CHAPTER 18 Correction of Mal-United Intra-Articular Distal Radius Fractures with an Inside-Out Osteotomy Technique
Rationale and Basic Science Pertinent to the Procedure
The benefits of early correction of mal–united extra–articular distal radius fractures are well known.1 Obviously, when the mal–union affects also the joint surface the altered mechanics2 will lead to rapid radiocarpal osteoarthritis in young active individuals.3–5 Although this articular disruption calls for immediate correction, there are just a few papers that deal with the problem.4,6–8 Recently, Ring et al.8 reported good results by using a direct open approach. The technique is difficult, however, and there is a risk of causing additional damage due to the limited access to the joint space through a capsulotomy incision. Furthermore, devascularization of the fracture fragments due to detachment from their soft–tissue attachments is possible.
We have performed an open osteototomy for correction of mal–united intra–articular distal radius fractures several times. We have been limited to performing relatively simple osteotomies (i.e., single longitudinal or coronal osteotomy, or simple transverse) due to the previously described difficulties. Our main concern, however, was the difficulty in visualizing the articular reduction. In effect, once the mal–united fragment was reduced (elevated) the narrow radiocarpal space prevented an adequate assessment of the joint congruity without extreme manipulation of the wrist. The surgeon must solely rely on fluoroscopy to assess the reduction, even though fluoroscopy has been shown to be unreliable with regard to evaluating any articular gap or step–off under the best of circumstances.9
Inspired by the experience with laparoscopy, in which carbon dioxide is used in place of fluid—and by the invaluable informal comments by other colleagues who were performing parts of arthroscopic ganglion resection without fluid irrigation (personal communication, doctors Atzei and Luchetti of Italy and doctors Zaidemberg and Perotto of Argentina)—we were inspired to perform wrist arthroscopy without infusing fluid (i.e., the dry technique).10 This proved to be crucial to the execution of the technique described in this chapter. An intra–articular inside–out osteotomy11 of distal radius mal–unions hinges on use of the “dry” arthroscopic technique, which is therefore also presented in detail (along with some technical tips).
Contraindications
There are no absolute contraindications to this technique, provided the cartilage is not worn out.11 We have no experience with osteotomies older than three months. It is possible that the presence of cartilage degeneration or arthrofibrosis might impede the arthroscopic procedure, but we have no data to support or refute this.
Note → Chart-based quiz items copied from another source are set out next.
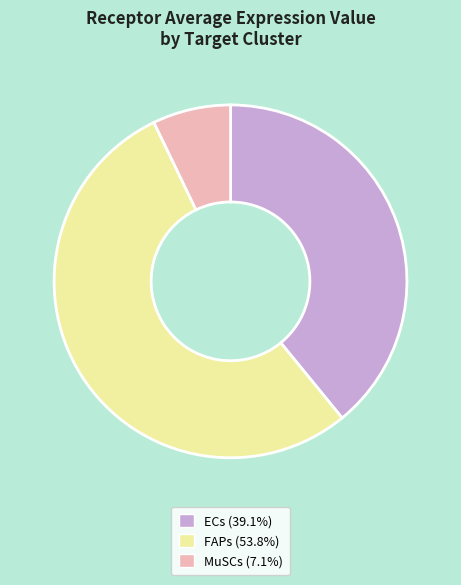

Is the sum of MuSCs (7.1%) and ECs (39.1%) greater than half?

No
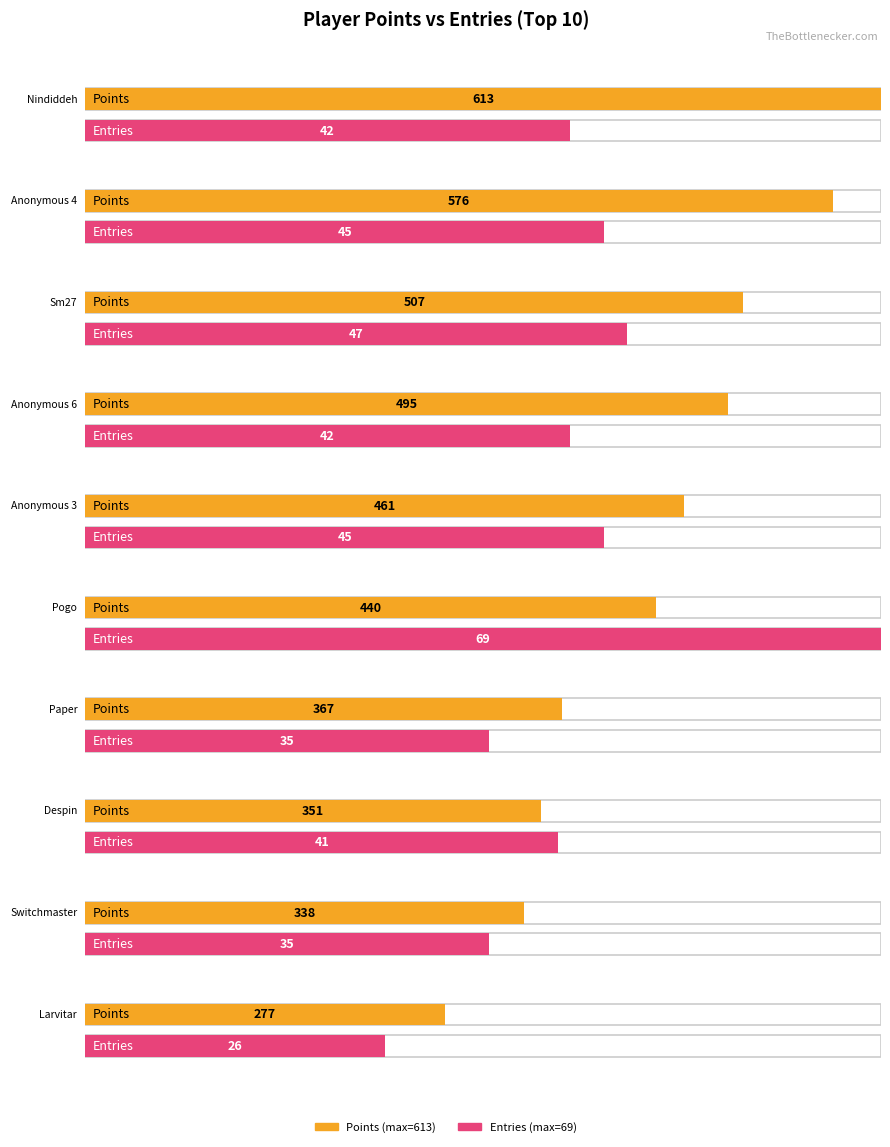

Which has a higher value, Switchmaster or Despin?

Despin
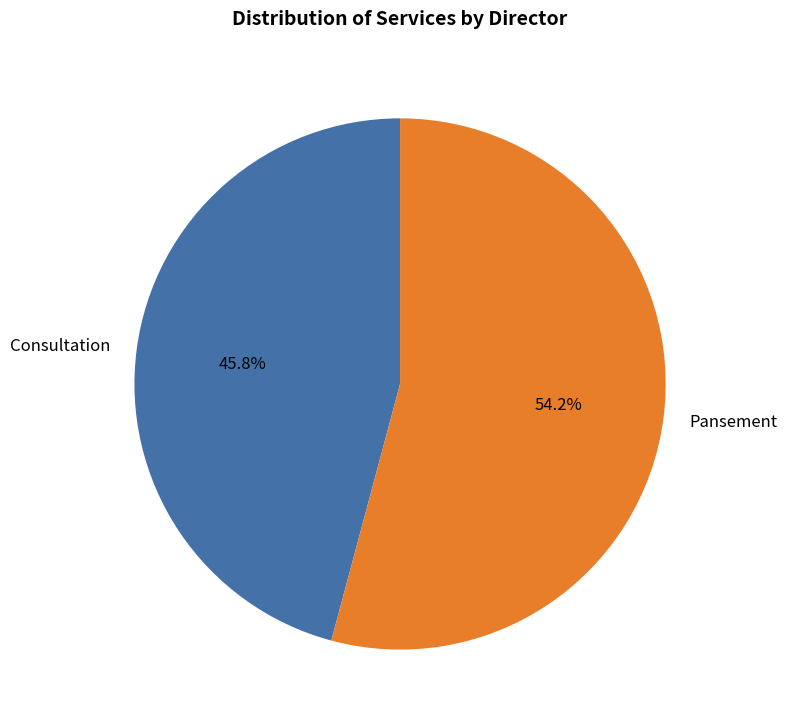

What percentage is the Pansement slice, to the nearest percent?

54%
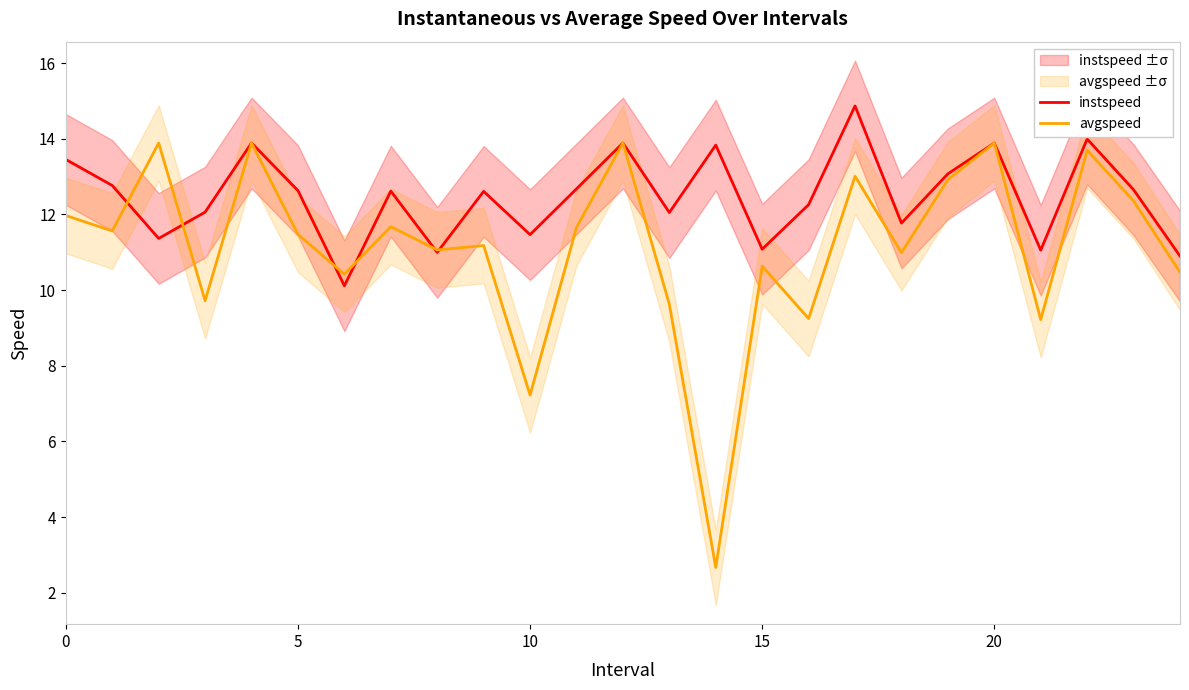

Which has a higher value, 16 or 21?

16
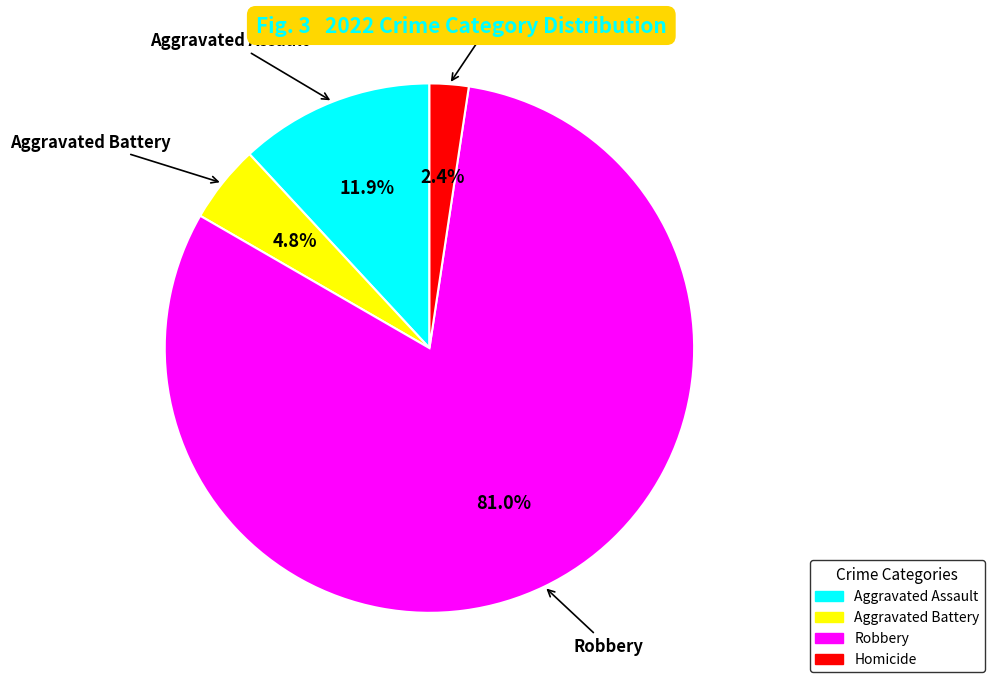

To the nearest percent, what is the combined percentage of Robbery and Aggravated Assault?

93%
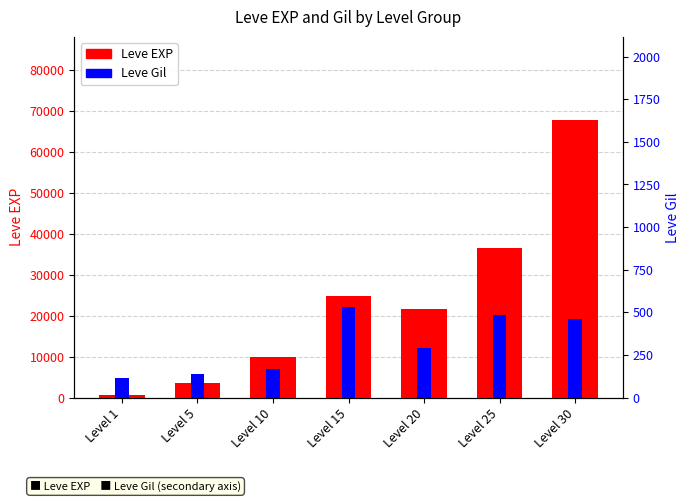

Which series changed the most between Level 5 and Level 25?

Leve EXP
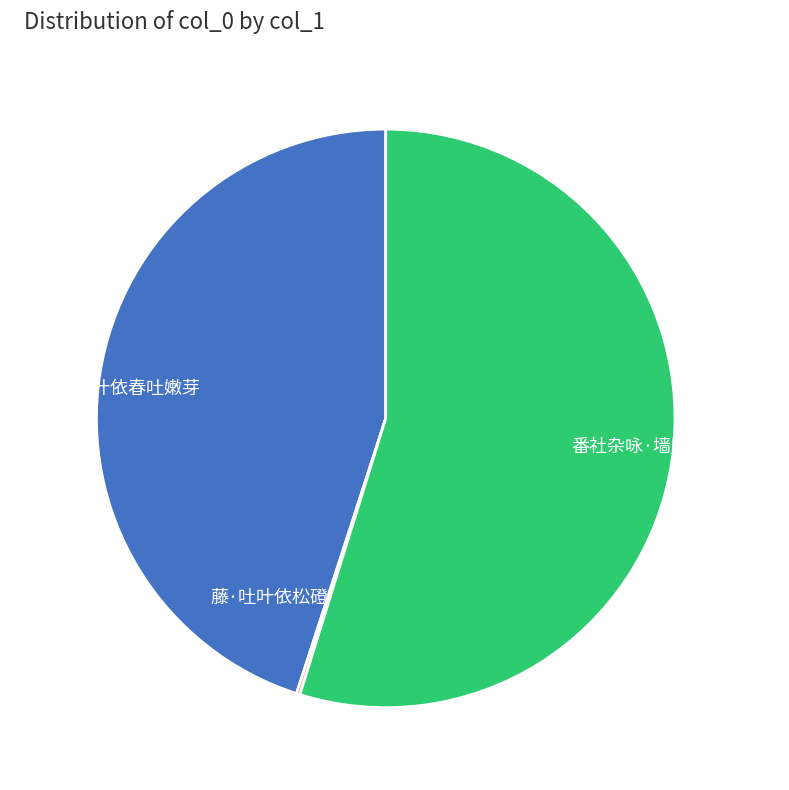

What is the majority slice?

番社杂咏·墙阴蕉叶依然绿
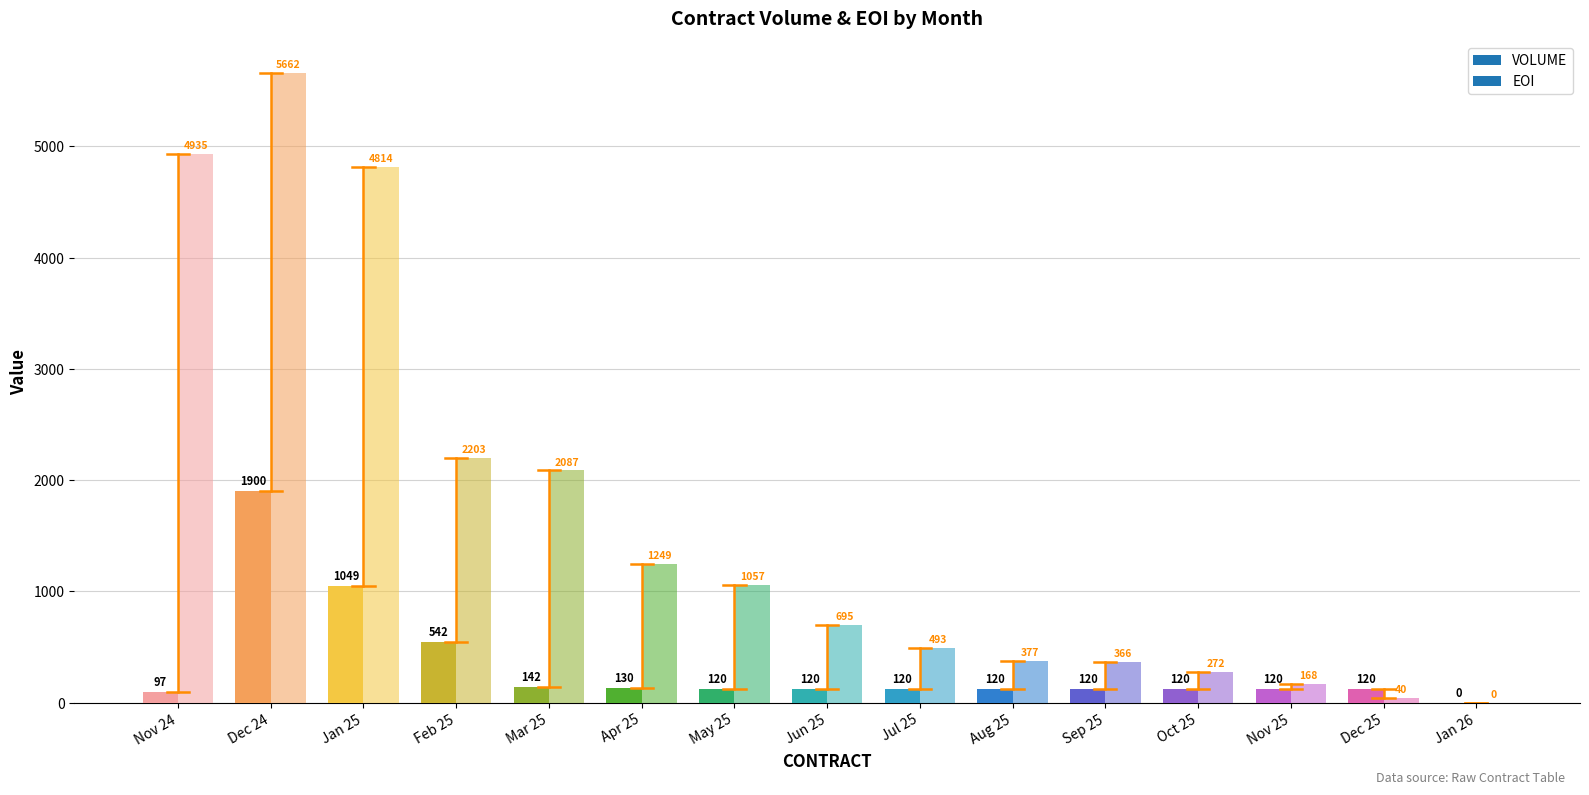

Read the VOLUME value at May 25, to the nearest 100.

100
A loss of articular cartilage would preclude this operation, in which case we would then opt for an osteochondral graft12 or a partial wrist arthrodesis.13,14 We would therefore recommend a diagnostic arthroscopy in cases older than three months prior to proceeding with an osteotomy.
Surgical Technique
The surgical technique is similar to a standard wrist arthroscopy save that irrigation fluid is not used during the procedure. It is of note, however, that this technique is more cumbersome and complicated than the average wrist arthroscopy. First, it requires an open exposure of the distal radius for plate fixation of the fragments in addition to the arthroscopic–assisted osteotomy. Second, it requires alternating the hand from a suspended position to flat on the operating table. Third, fluoroscopy is used periodically during the procedure—which is facilitated by placing the hand flat. The osteotomes and probes used need to be sturdier than the average arthroscopic instruments (Figure 18.1).
Finally, the assistance of another experienced surgeon is integral to the procedure (Figure 18.2). It is important that everyone on the surgical team be prepared and familiar with their assigned role in order to minimize operating time. It is helpful for the surgeon to preplan the osteotomies beforehand based on a review of the preoperative X–rays and if possible of the original fracture films. The author has found a good–quality preoperative CT scan to be invaluable, since the intraoperative view of the joint can be quite confusing due to the disruption (Figure 18.3).
The hand is then placed on traction from a bow with a custom–made system that allows one to easily change the hand from a horizontal to a vertical position while maintaining a sterile field.11 The standard 3−/,4 and 6–R portals are developed. Transverse 1–cm skin incisions are preferred on the dorsum of the wrist because they heal with a minimal scar. To avoid lacerating any nerve or tendon, a superficial skin incision is made with a #15 blade. A hemostat is used to widen the portal to permit the smooth entrance of the osteotomes and other necessary instruments (Figure 18.1). Apart from dorsal portals, a volar radial (VR) portal is always used. If a Henry incision is planned, the portal is developed as recommended by Levy and Glickel.15 Otherwise, we follow the technique of Doi et al. or of Slutsky16,17 (Figure 18.4). The quality of the articular cartilage over the adjacent scaphoid and lunate is assessed along with exploration of the midcarpal joint if there is any doubt as to the integrity of the interosseous ligaments.